We are facing tremendous challenges in education, such as how to tackle achievement gaps for undeserved and marginalized students, how to create inclusive accessible classrooms and how to best prepare teachers, just to name a few. These are all challenges that require outside of the box thinking and visionary leadership.
While choosing to change the system from within is a worthy goal, there is also a great need to take risks from outside of traditional institutions. In recent years, there has been an explosion of EdTech startups and educational entrepreneurial ventures. So much so that companies like the Khan Academy and Knewton have become household names.
This is one of the best times for educators to bring their vision to life. There is tremendous potential in education for creation and innovation. The importance of it cannot be understated. The new generation of educators must be able to navigate the traditional forms of teaching and learning and at the same time be able to prepare students for industries of the future.
Entrepreneurship can seem intimidating especially when our curriculum does not typically provide the skills and environments that would foster our courage and passions.
As a Doctoral student in CSUN’s department of Educational Leadership & Policy Studies, I am learning about the importance of entrepreneurship in education first hand from some of our distinguished faculty.
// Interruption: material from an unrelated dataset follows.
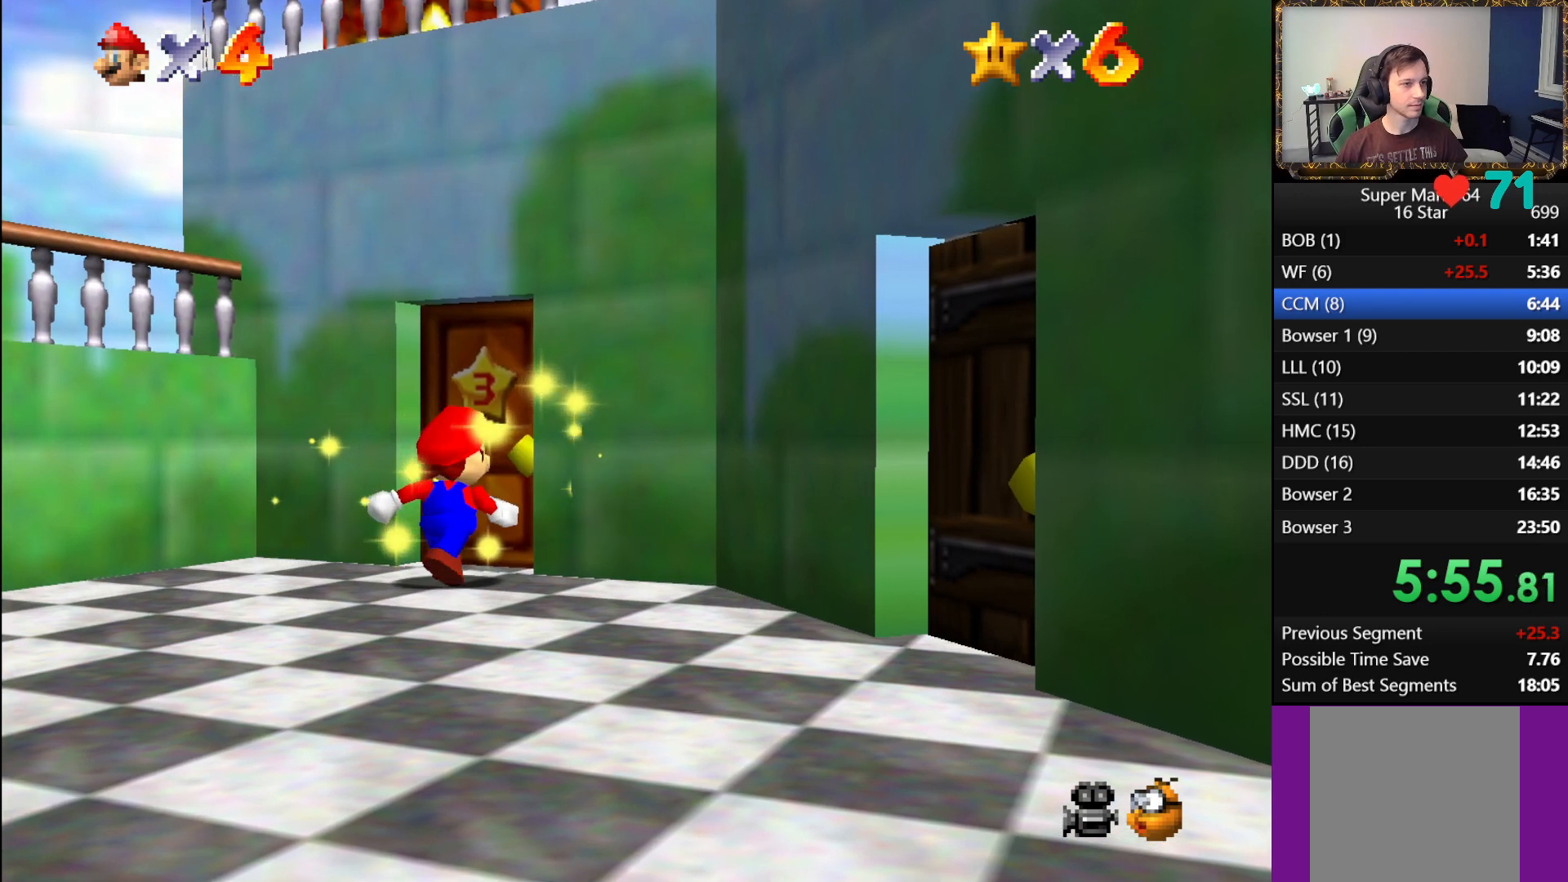
{"buttons": ["B"], "left_stick": "center", "right_stick": "center", "events": [[67, "A", "down"], [67, "B", "up"], [133, "A", "up"], [150, "B", "down"], [217, "A", "down"], [217, "B", "up"], [283, "A", "up"], [300, "B", "down"], [367, "A", "down"], [383, "B", "up"], [433, "A", "up"], [450, "B", "down"]]}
Our department is looking for ways to emphasize and encourage entrepreneurship in students. As a class assignment, I was asked to identify someone who successfully embodies the entrepreneurial spirit in education.
Through this assignment, I learned that one of our faculty members here at CSUN does just that. Wendy Murawski, the executive director and Eisner Endowed chair for the Center for Teaching and Learning (CTL), was the recipient of this year’s CSUN Outstanding Faculty Award and I had the pleasure of interviewing her and ask about her experiences as an educational entrepreneur. Murawski is an award-winning faculty, researcher and business owner. She is the founder of 2 TEACH LLC, which is an educational consulting company, offering professional development throughout the United States and abroad around the issues of including students with disabilities into general education classes and differentiating to meet their unique needs.
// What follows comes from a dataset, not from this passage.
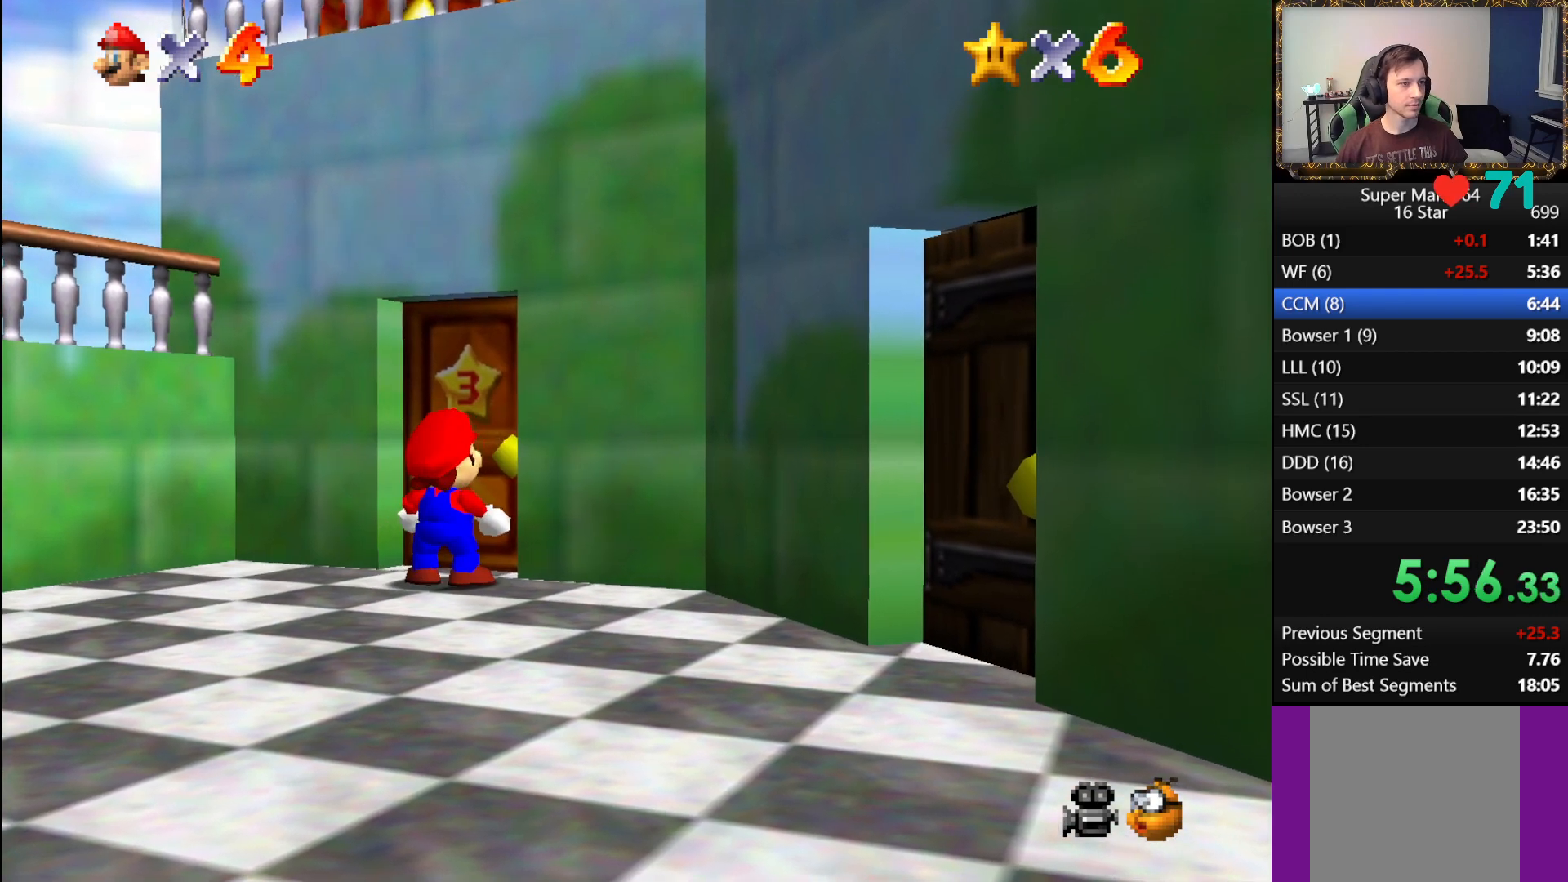
{"buttons": ["A"], "left_stick": "center", "right_stick": "center", "events": [[17, "A", "down"], [33, "B", "up"], [100, "A", "up"], [117, "B", "down"], [200, "A", "down"], [200, "B", "up"], [233, "A", "up"], [250, "B", "down"], [350, "B", "up"], [417, "B", "down"], [450, "A", "down"], [467, "B", "up"]]}
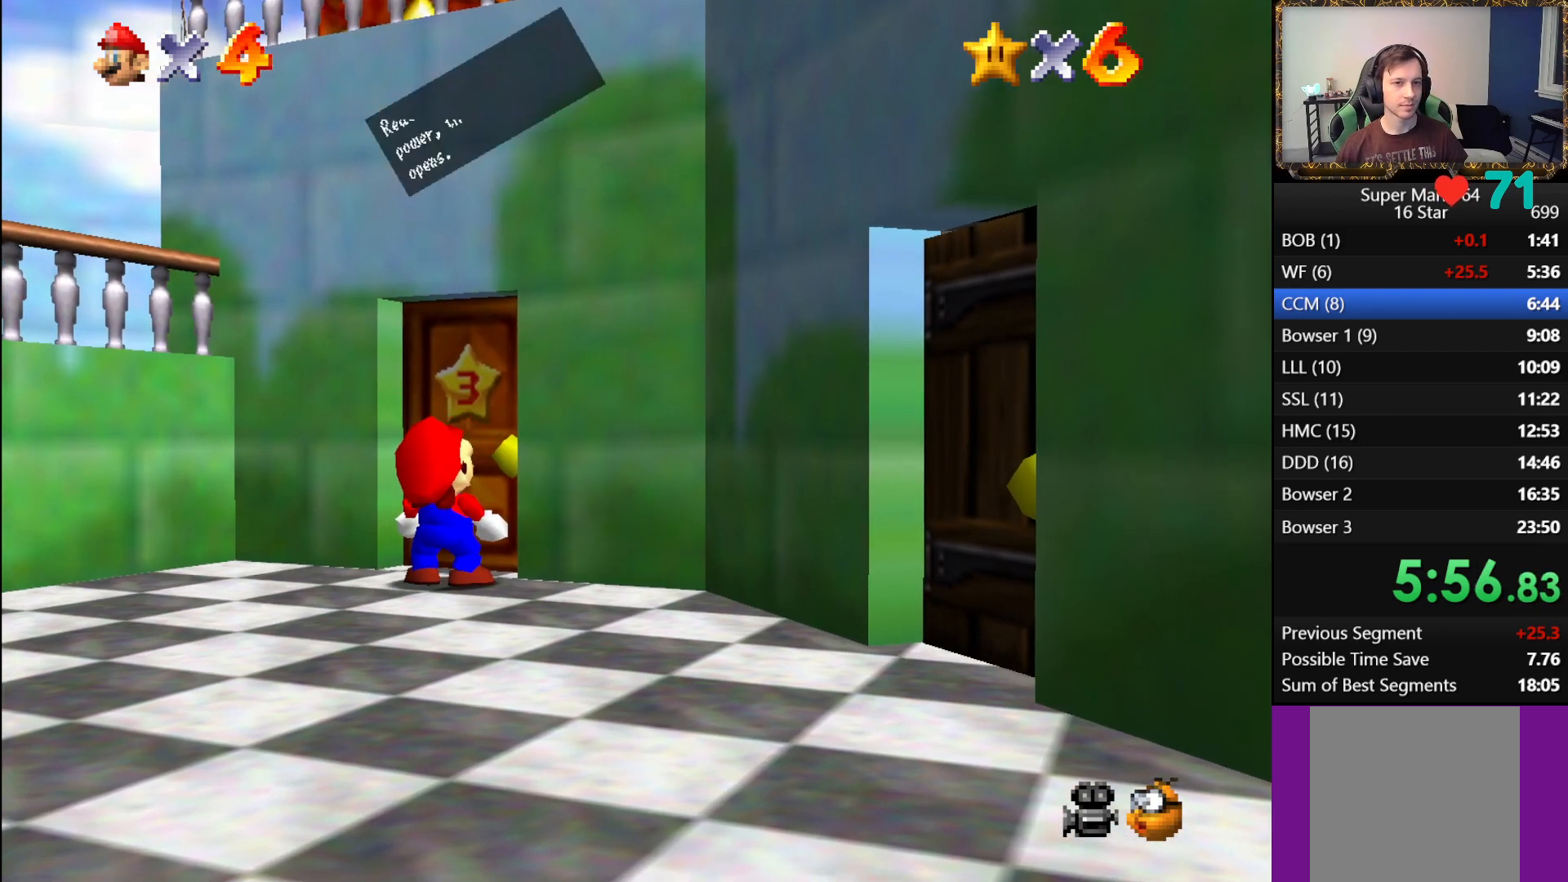
{"buttons": [], "left_stick": "up", "right_stick": "center", "events": [[50, "A", "up"], [50, "B", "down"], [133, "A", "down"], [150, "B", "up"], [217, "A", "up"], [233, "left_stick", "up"]]}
In my conversations with Murawski, she emphasized relationship building and collaboration as key factors in running a successful educational company. Her advice to young entrepreneurs in this field is to “recognize that what makes you a good educator does not necessarily make you a good business owner” and to “surround yourself with amazing people.”
Murawski also sees tremendous opportunities in building relationships between businesses and schools. There are funding opportunities, guest speakerships, material donations and other benefits to bring business and education together toward common goals. Both in her own business and with the business of the CTL, Murawski says she always tries to “provide schools with a service they need, delivered with respect, quality, humor and timeliness, while also making a profit that can be turned around and used to fund other educational activities, such as our CTL research awards.”
The lesson we can all take from Murawski is that entrepreneurship does not have to mean building a multi-million dollar company. Rather, it is feeling compelled enough to change how things have always been done by taking the risk to bring an innovative idea into concrete actions.
I would like to encourage all my colleagues and fellow educators to take educational entrepreneurship seriously and hope to be part of a growing movement of CSUN students who are willing to build forward thinking companies.